Examples of diegetic musical theatre songs :
- Can't Help Lovin' Dat Man - Showboat
- Edelweiss - The Sound of Music
- Beautiful Girls - Follies
Examples of non-diegetic musical theatre songs :
- People Will Say We're In Love - Oklahoma!
- If My Friends Could See Me Now - Sweet Charity
- I'm Not My Father's Son - Kinky Boots
The terms diegetic and non-diegetic are borrowed from the film world, but as a theatre artist I find them useful in pinning down what is really happening with any given musical moment. (Thanks to Stephen Banfield for introducing me to this idea in his book, Sondheim's Broadway Musicals, many years ago.) Here are some good definitions from a film perspective:
Sound whose source is visible on the screen or whose source is implied to be present by the action of the film:
- voices of characters
- sounds made by objects in the story
- music represented as coming from instruments in the story space ( = source music)

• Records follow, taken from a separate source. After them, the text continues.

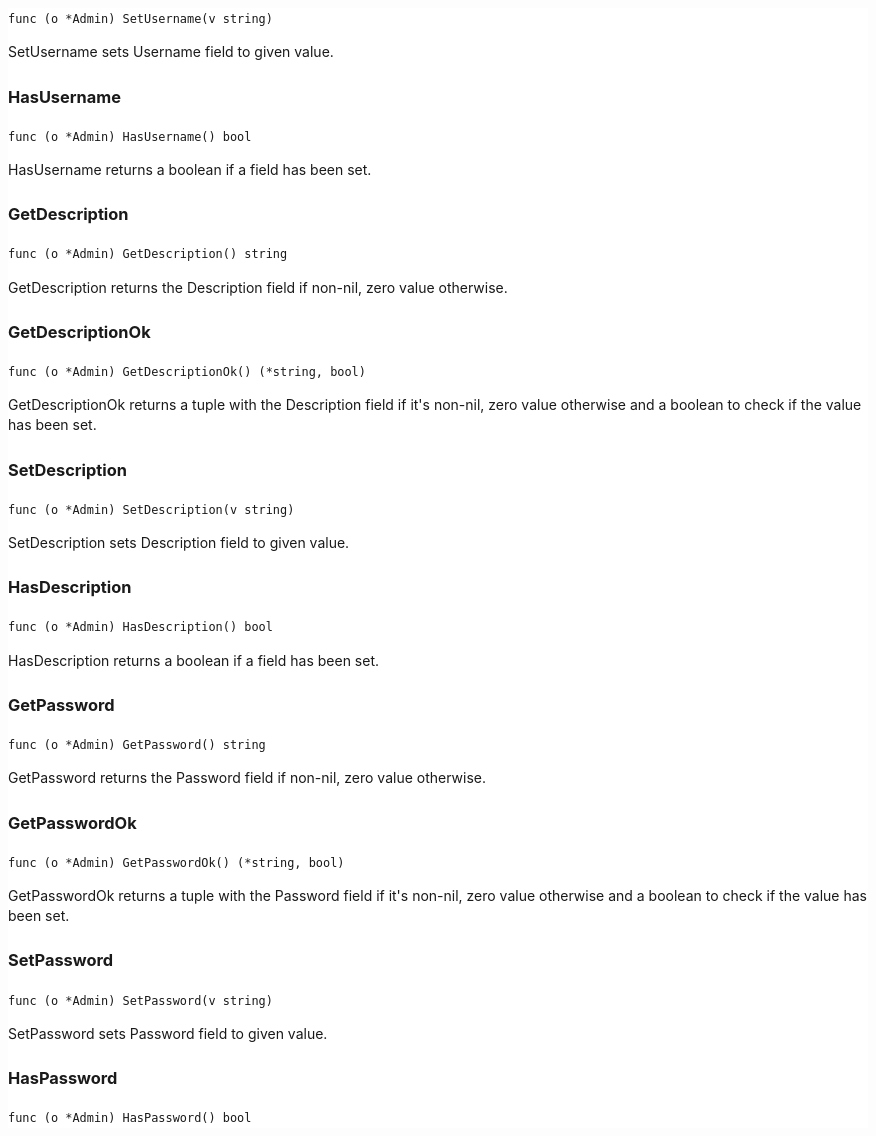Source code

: `func (o *Admin) SetUsername(v string)`

SetUsername sets Username field to given value.

### HasUsername

`func (o *Admin) HasUsername() bool`

HasUsername returns a boolean if a field has been set.

### GetDescription

`func (o *Admin) GetDescription() string`

GetDescription returns the Description field if non-nil, zero value otherwise.

### GetDescriptionOk

`func (o *Admin) GetDescriptionOk() (*string, bool)`

GetDescriptionOk returns a tuple with the Description field if it's non-nil, zero value otherwise
and a boolean to check if the value has been set.

### SetDescription

`func (o *Admin) SetDescription(v string)`

SetDescription sets Description field to given value.

### HasDescription

`func (o *Admin) HasDescription() bool`

HasDescription returns a boolean if a field has been set.

### GetPassword

`func (o *Admin) GetPassword() string`

GetPassword returns the Password field if non-nil, zero value otherwise.

### GetPasswordOk

`func (o *Admin) GetPasswordOk() (*string, bool)`

GetPasswordOk returns a tuple with the Password field if it's non-nil, zero value otherwise
and a boolean to check if the value has been set.

### SetPassword

`func (o *Admin) SetPassword(v string)`

SetPassword sets Password field to given value.

### HasPassword

`func (o *Admin) HasPassword() bool`

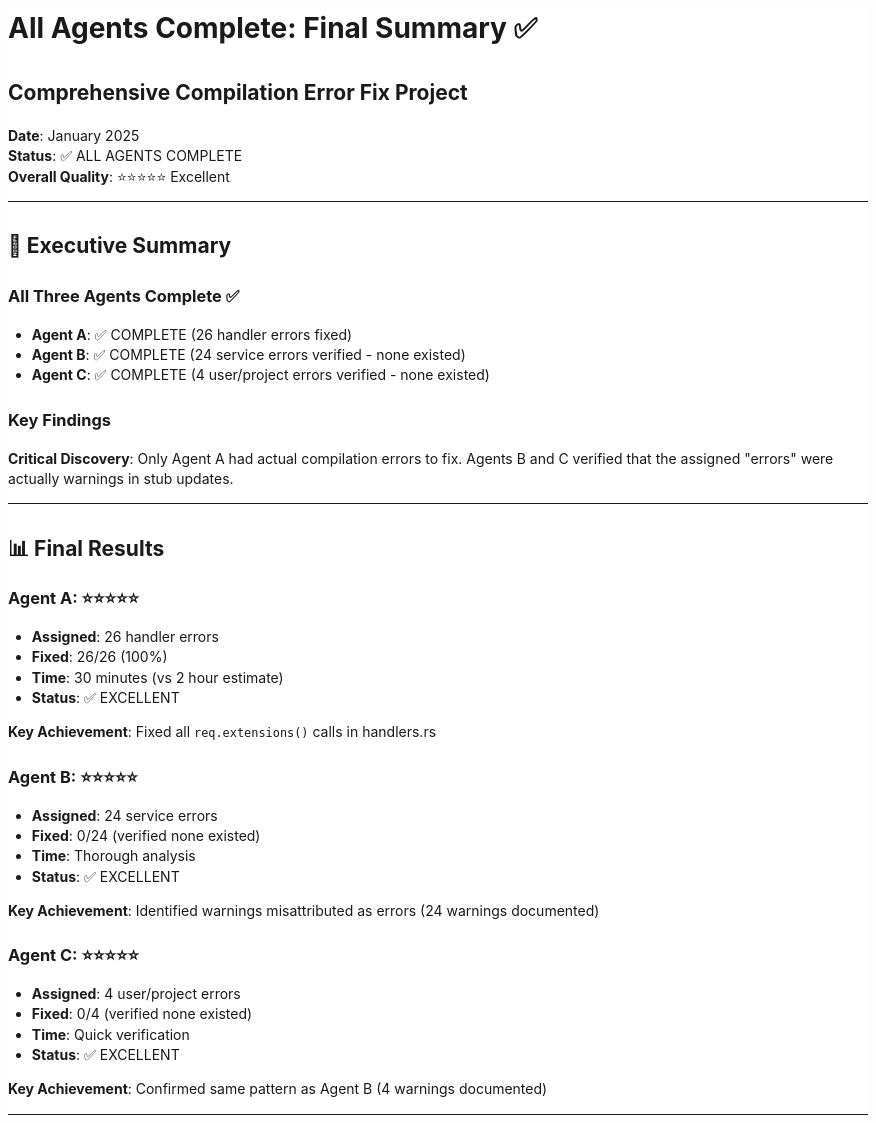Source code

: # All Agents Complete: Final Summary ✅
## Comprehensive Compilation Error Fix Project

**Date**: January 2025  
**Status**: ✅ ALL AGENTS COMPLETE  
**Overall Quality**: ⭐⭐⭐⭐⭐ Excellent

---

## 🎯 Executive Summary

### All Three Agents Complete ✅

- **Agent A**: ✅ COMPLETE (26 handler errors fixed)
- **Agent B**: ✅ COMPLETE (24 service errors verified - none existed)
- **Agent C**: ✅ COMPLETE (4 user/project errors verified - none existed)

### Key Findings

**Critical Discovery**: Only Agent A had actual compilation errors to fix. Agents B and C verified that the assigned "errors" were actually warnings in stub updates.

---

## 📊 Final Results

### Agent A: ⭐⭐⭐⭐⭐
- **Assigned**: 26 handler errors
- **Fixed**: 26/26 (100%)
- **Time**: 30 minutes (vs 2 hour estimate)
- **Status**: ✅ EXCELLENT

**Key Achievement**: Fixed all `req.extensions()` calls in handlers.rs

### Agent B: ⭐⭐⭐⭐⭐
- **Assigned**: 24 service errors
- **Fixed**: 0/24 (verified none existed)
- **Time**: Thorough analysis
- **Status**: ✅ EXCELLENT

**Key Achievement**: Identified warnings misattributed as errors (24 warnings documented)

### Agent C: ⭐⭐⭐⭐⭐
- **Assigned**: 4 user/project errors
- **Fixed**: 0/4 (verified none existed)
- **Time**: Quick verification
- **Status**: ✅ EXCELLENT

**Key Achievement**: Confirmed same pattern as Agent B (4 warnings documented)

---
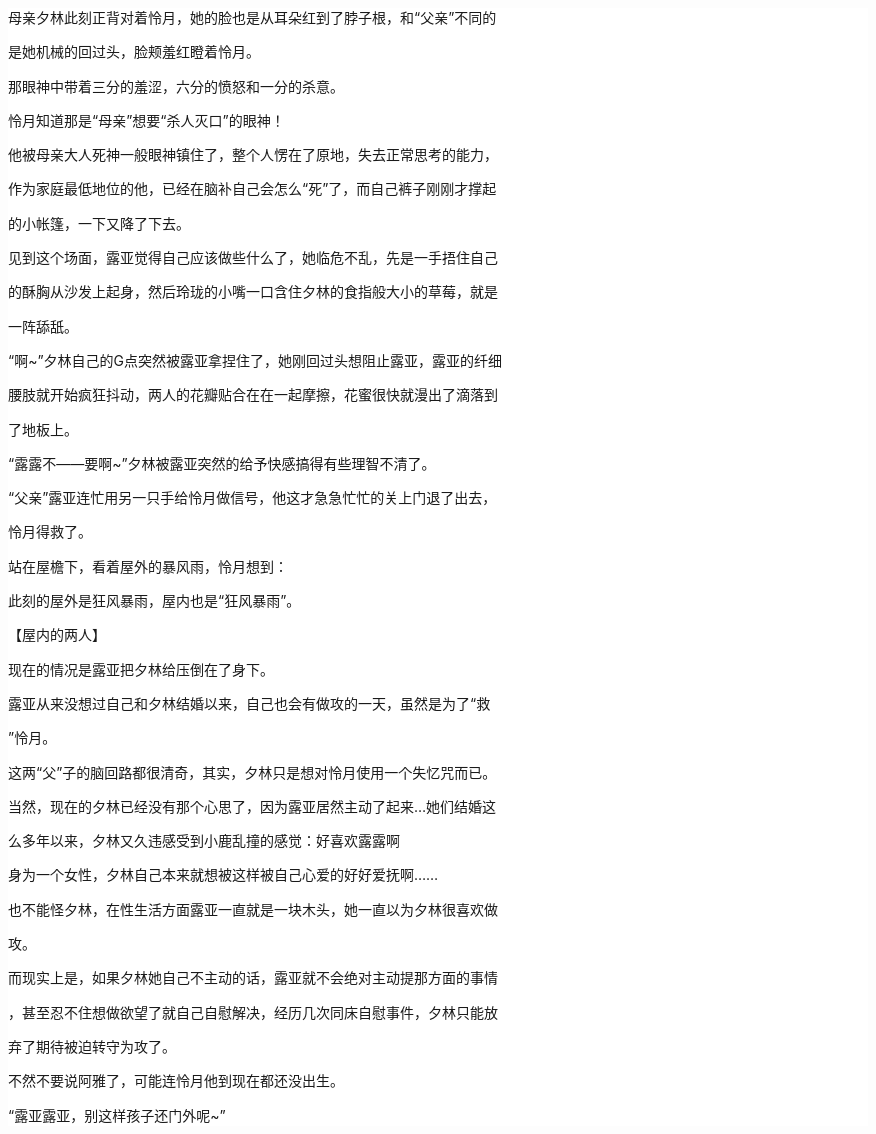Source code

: 母亲夕林此刻正背对着怜月，她的脸也是从耳朵红到了脖子根，和“父亲”不同的

是她机械的回过头，脸颊羞红瞪着怜月。

那眼神中带着三分的羞涩，六分的愤怒和一分的杀意。

怜月知道那是“母亲”想要“杀人灭口”的眼神！

他被母亲大人死神一般眼神镇住了，整个人愣在了原地，失去正常思考的能力，

作为家庭最低地位的他，已经在脑补自己会怎么“死”了，而自己裤子刚刚才撑起

的小帐篷，一下又降了下去。

见到这个场面，露亚觉得自己应该做些什么了，她临危不乱，先是一手捂住自己

的酥胸从沙发上起身，然后玲珑的小嘴一口含住夕林的食指般大小的草莓，就是

一阵舔舐。

“啊~”夕林自己的G点突然被露亚拿捏住了，她刚回过头想阻止露亚，露亚的纤细

腰肢就开始疯狂抖动，两人的花瓣贴合在在一起摩擦，花蜜很快就漫出了滴落到

了地板上。

“露露不——要啊~”夕林被露亚突然的给予快感搞得有些理智不清了。

“父亲”露亚连忙用另一只手给怜月做信号，他这才急急忙忙的关上门退了出去，

怜月得救了。

站在屋檐下，看着屋外的暴风雨，怜月想到：

此刻的屋外是狂风暴雨，屋内也是“狂风暴雨”。

【屋内的两人】

现在的情况是露亚把夕林给压倒在了身下。

露亚从来没想过自己和夕林结婚以来，自己也会有做攻的一天，虽然是为了“救

”怜月。

这两“父”子的脑回路都很清奇，其实，夕林只是想对怜月使用一个失忆咒而已。

当然，现在的夕林已经没有那个心思了，因为露亚居然主动了起来…她们结婚这

么多年以来，夕林又久违感受到小鹿乱撞的感觉：好喜欢露露啊

身为一个女性，夕林自己本来就想被这样被自己心爱的好好爱抚啊……

也不能怪夕林，在性生活方面露亚一直就是一块木头，她一直以为夕林很喜欢做

攻。

而现实上是，如果夕林她自己不主动的话，露亚就不会绝对主动提那方面的事情

，甚至忍不住想做欲望了就自己自慰解决，经历几次同床自慰事件，夕林只能放

弃了期待被迫转守为攻了。

不然不要说阿雅了，可能连怜月他到现在都还没出生。

“露亚露亚，别这样孩子还门外呢~”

Diegetic sound is any sound presented as originated from source within the film's world
Digetic sound can be either on screen or off screen depending on whatever its source is within the frame or outside the frame.
Another term for diegetic sound is actual sound
Sound whose source is neither visible on the screen nor has been implied to be present in the action:
- narrator's commentary
- sound effects which is added for the dramatic effect
- mood music
Non-diegetic sound is represented as coming from the a source outside story space.
The distinction between diegetic or non-diegetic sound depends on our understanding of the conventions of film viewing and listening. We know of that certain sounds are represented as coming from the story world, while others are represented as coming from outside the space of the story events. A play with diegetic and non-diegetic conventions can be used to create ambiguity (horror), or to surprise the audience (comedy).
Another term for non-diegetic sound is commentary sound.